Namun ketidaktahuan saya bertahun-tahun lalu itu ternyata bahkan masih menjadi "blunder" pada masa kampanye capres/cawapres pada tahun 2018 ini. Wajarlah bila cuitan dari akun Dahnil A. Simanjuntak (@Dahnilanzar)--salah satu jubir paslon capres/cawapres nomor urut 2--terkait "ide" mencetak uang braille menghebohkan jagat twitter. Terlebih setelah ditanggapi oleh akun Satu Untuk Semua (@OckyAndrianes) yang agaknya adalah karyawan Perusahaan Umum Percetakan Uang Republik Indonesia (Peruri).
Saya  kerja di percetakan duit bang, saya paham betul uang yg kita cetak  dengan proses intaglio itu memang di desain untuk memudahkan tuna netra  menggunakan rupiah.
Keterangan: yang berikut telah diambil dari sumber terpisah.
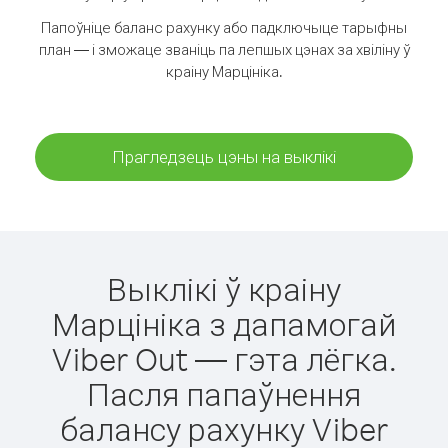
Папоўніце баланс рахунку або падключыце тарыфны
план — і зможаце званіць па лепшых цэнах за хвіліну ў
краіну Марцініка.
Прагледзець цэны на выклікі
Выклікі ў краіну
Марцініка з дапамогай
Viber Out — гэта лёгка.
Пасля папаўнення
балансу рахунку Viber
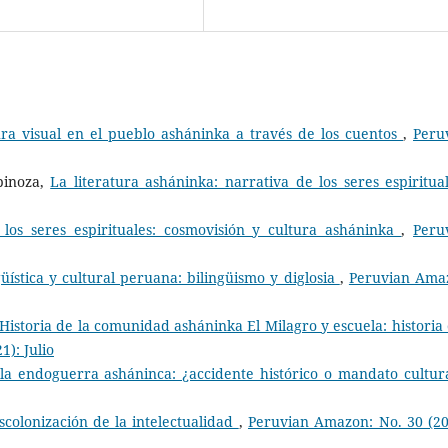
ura visual en el pueblo asháninka a través de los cuentos
,
Peru
pinoza,
La literatura asháninka: narrativa de los seres espiritu
 los seres espirituales: cosmovisión y cultura asháninka
,
Peru
üística y cultural peruana: bilingüismo y diglosia
,
Peruvian Ama
Historia de la comunidad asháninka El Milagro y escuela: historia 
): Julio
la endoguerra asháninca: ¿accidente histórico o mandato cultu
scolonización de la intelectualidad
,
Peruvian Amazon: No. 30 (20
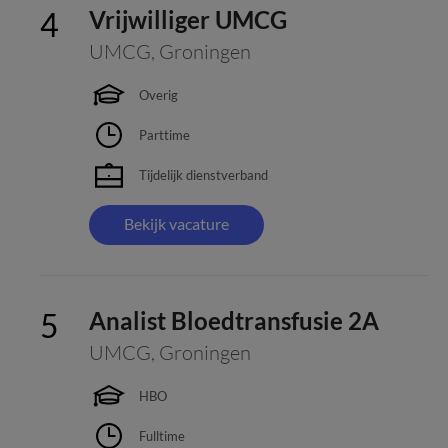
Vrijwilliger UMCG
UMCG
,
Groningen
Overig
Parttime
Tijdelijk dienstverband
Bekijk vacature
Analist Bloedtransfusie 2A
UMCG
,
Groningen
HBO
Fulltime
Di setiap pecahan terdapat tanda seperti segitiga,  kotak,bulat jadi agaknya ide uang braile sudah kuno 😥😥— Satu Untuk Semua (@OckyAndrianes) November 17, 2018
Penjelasan karyawan Peruri tersebut agaknya juga menjadi pengetahuan bagi banyak orang yang "mungkin" selama ini kurang peduli dan/atau tidak paham seperti saya dahulu. Efek rabaan (tactile effect) pada kode tunanetra (blind code) yang dicetak dengan proses intaglo itulah yang dijelaskan oleh akun @OckyAndrianes.
Kode tunanetra (blind code) berupa bangun datar tersebut di kemudian hari diperbarui oleh Bank Indonesia, tepatnya pada penerbitan pecahan uang kertas emisi 2016. Pada uang baru tersebut kode tunanetra (blind code) diganti menjadi pasangan garis pendek saling berdekatan dengan posisi miring. Kode kasat mata dan kasar tersebut diletakkan pada setiap sisi lembaran rupiah pada bagian depan (gambar utama).
Jumlah pasangan garis berbeda-beda untuk setiap mata uang. Dari nominal terkecil berkurang sepasang demi sepasang sehingga makin sedikit jumlahnya. Pada pecahan 1.000 ada tujuh pasang garis; pada pecahan 2.000 ada enam pasang garis; pada pecahan 5000 ada lima pasang garis; pada pecahan 10.000 ada empat pasang garis; dan seterusnya.
Bila ada saudara kita tunanetra yang belum memahami seluk-beluk kode tunanetra (blind code) ini sehingga sempat tertipu dalam kehidupan sehari-hari, mungkin solusi yang terbaik adalah dengan menggalakkan sosialisasi dan/atau meningkatkan pengetahuan serta keterampilan mereka. Dengan demikian setiap orang mampu mendeteksi nominal pada uang kertas dengan baik dan benar.
Jika masih memungkinkan, Bank Indonesia juga dapat meningkatkan kualitas teknik pencetakan demi memfasilitasi saudara-saudara kita yang tunanetra; atau segera menarik uang kertas yang sudah terlalu lecek/kumal dari peredaran.Â
Sementara itu, kita masyarakat umum dapat membantu dengan menjaga agar uang kertas dalam kondisi terbaiknya. Misalnya, dengan tidak melipat-lipat, mencorat-coret, atau melakukan tindakan apa pun yang berpotensi merusak uang tersebut--terlebih merusak kode tunanetra (blind code).